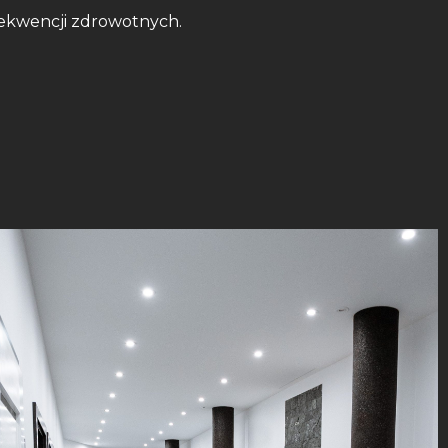
sekwencji zdrowotnych.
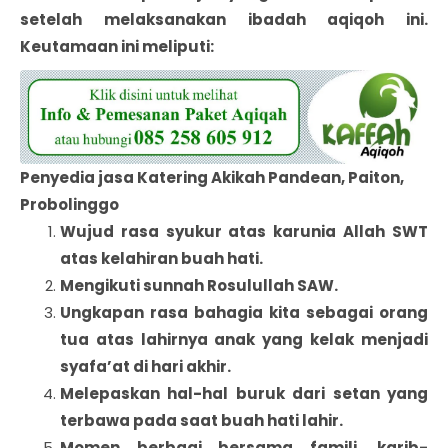
setelah melaksanakan ibadah aqiqoh ini.
Keutamaan ini meliputi:
Penyedia jasa Katering Akikah Pandean, Paiton,
Probolinggo
Wujud rasa syukur atas karunia Allah SWT
atas kelahiran buah hati.
Mengikuti sunnah Rosulullah SAW.
Ungkapan rasa bahagia kita sebagai orang
tua atas lahirnya anak yang kelak menjadi
syafa’at di hari akhir.
Melepaskan hal-hal buruk dari setan yang
terbawa pada saat buah hati lahir.
Momen berbagi bersama famili, karib-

********

Your goal:
Write out all of these lines again word for word, leaving the pictures out of your answer.

Solution for this problem:
sekwencji zdrowotnych.
setelah melaksanakan ibadah aqiqoh ini.
Keutamaan ini meliputi:
Penyedia jasa Katering Akikah Pandean, Paiton,
Probolinggo
Wujud rasa syukur atas karunia Allah SWT
atas kelahiran buah hati.
Mengikuti sunnah Rosulullah SAW.
Ungkapan rasa bahagia kita sebagai orang
tua atas lahirnya anak yang kelak menjadi
syafa’at di hari akhir.
Melepaskan hal-hal buruk dari setan yang
terbawa pada saat buah hati lahir.
Momen berbagi bersama famili, karib-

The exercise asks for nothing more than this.